The Special Function Register (SFR) is the upper area of addressable memory, from address 0x80 to 0xFF. A, B, PSW, DPTR are called SFR.This area of memory cannot be used for data or program storage, but is instead a series of memory-mapped ports and registers. All port input and output can therefore be performed by memory mov operations on specified addresses in the SFR. Also, different status registers are mapped into the SFR, for use in checking the status of the 8051, and changing some operational parameters of the 8051.
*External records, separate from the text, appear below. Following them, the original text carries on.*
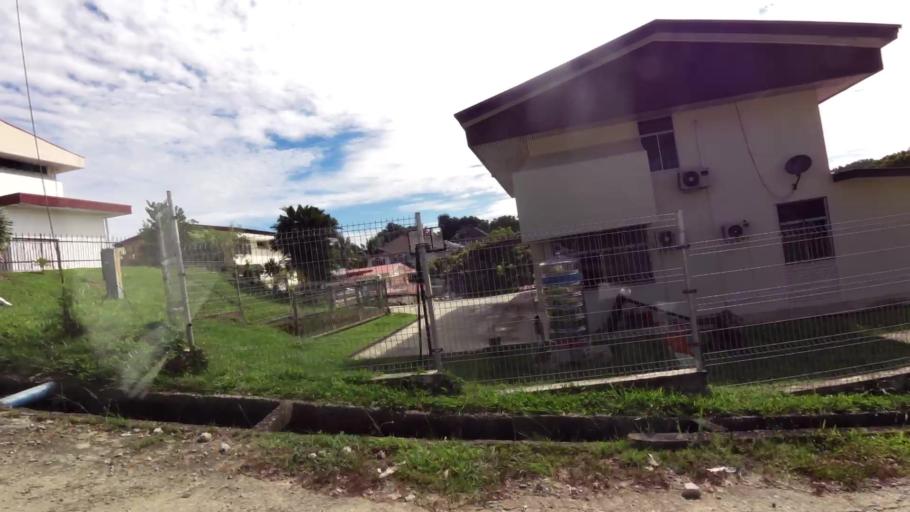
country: BN
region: Brunei and Muara
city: Bandar Seri Begawan
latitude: 4.9055
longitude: 114.9780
General Purpose Registers[edit]

The 8051 has 4 selectable banks of 8 addressable 8-bit registers, R0 to R7. This means that there are essentially 32 available general purpose registers, although only 8 (one bank) can be directly accessed at a time. To access the other banks, we need to change the current bank number in the flag register.

A and B Registers[edit]

The A register is located in the SFR memory location 0xE0. The A register works in a similar fashion to the AX register of x86 processors. The A register is called the accumulator, and by default it receives the result of all arithmetic operations. The B register is used in a similar manner, except that it can receive the extended answers from the multiply and divide operations. When not being used for multiplication and Division, the B register is available as an extra general-purpose register. The A and B registers can store up to 8-bits of data each.